Preoperative Opioids and Panniculectomy Outcomes
Michael A. Cheah, MD1,2, Robert Lesko, BS1, Samuel Sarmiento, MD, MBA, MPH1, Carisa M. Cooney, MPH1, Damon S. Cooney, MD, PHD1.
1Johns Hopkins University School of Medicine, Baltimore, MD, USA, 2INOVA Fairfax Medical Campus, Falls Church, VA, USA.
The opioid epidemic has gained significant national attention recently and the medical community is becoming more aware of the abuse potential and deleterious effects of opioid use, especially in surgical patients. Panniculectomy is a common plastic surgery procedure with a wide range of opioid use before and after surgery. In this study, we sought to evaluate the prevalence of preoperative opioid use among panniculectomy patients, and evaluate its impact on postoperative outcomes including complications, length of stay (LOS), and operative time.

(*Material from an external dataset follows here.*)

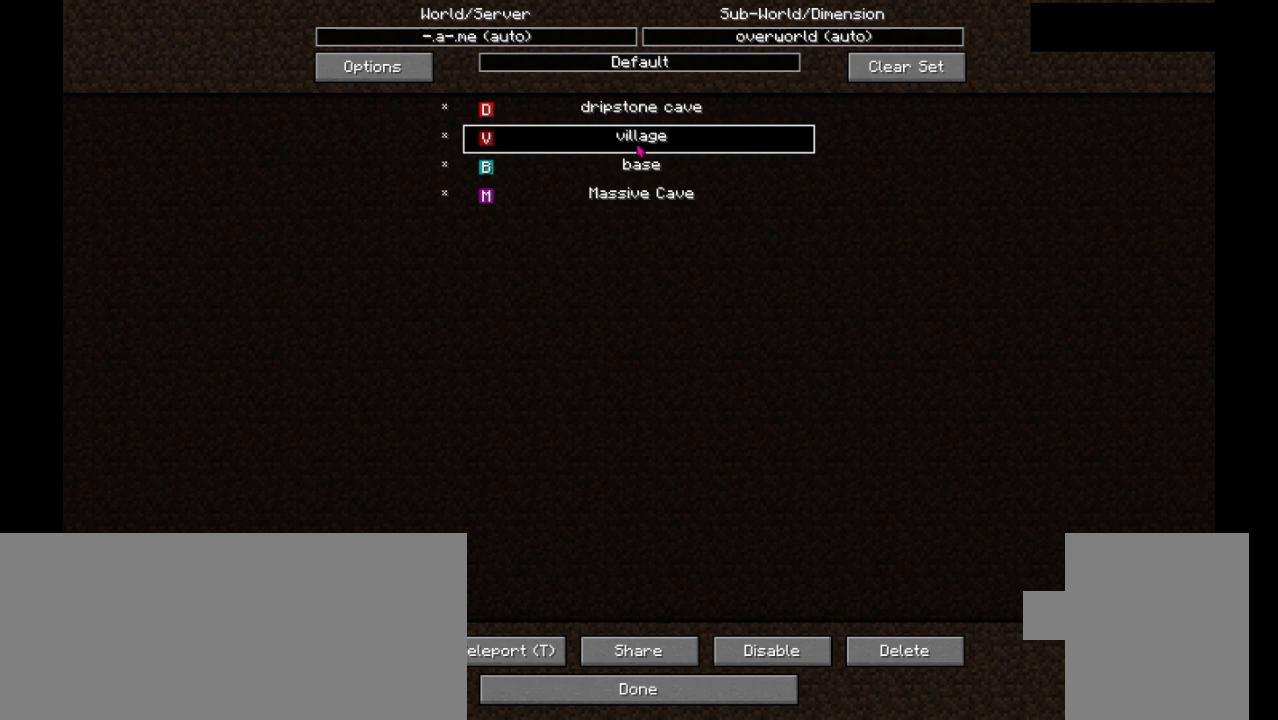
{"keys": [], "mouse": [], "events": []}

We performed a retrospective review of patients 18 years of age or older who underwent panniculectomy at the Johns Hopkins Hospitals between March 2010 and May 2017. Patient charts were reviewed for demographic data and preoperative opioid use. Postoperative complications and persistent postoperative opioid use were examined at 30 days, six months, and 1 year postoperatively. Preoperative opioid use was assessed using home medication lists from their initial surgical consultation. Pearson's chi squared test was used to assess factors associated with preoperative opioid use. Multivariate regression analysis was used to examine the association between opioid use and the risk of complications.
Of the 203 patients included in this study, 40 (19.7%) had documented preoperative opioid use. There were no significant associations between preoperative opioid use and age, BMI, race, gender, ASA class, or comorbidities. Preoperative opioid users spent on average two more days in the hospital (coef: 2.11, 95% CI 0.329-3.89; p=0.02) and approximately 75 more minutes in the operating room (coef: 75; 95% CI: 23.9-126; p<0.005). There was a statistically significant association between preoperative opioid use and complications within 30 days after surgery (OR: 2.89; 95% CI: 1.27 -6.61, p=0.01) and within 180d after surgery (OR: 3.91; 95% CI: 1.33-11.5, p=0.01).
Preoperative opioid use has been linked to worse postoperative outcomes in orthopedic and general surgery. This study suggests that preoperative opioid use is associated with increased odds of postoperative complications following panniculectomy within both 30 days and 180 days as well as longer lengths of stay and operative times. With these findings in mind, plastic surgeons should be aware of the potential consequences of preoperative opioid use and approach the issue with increased caution.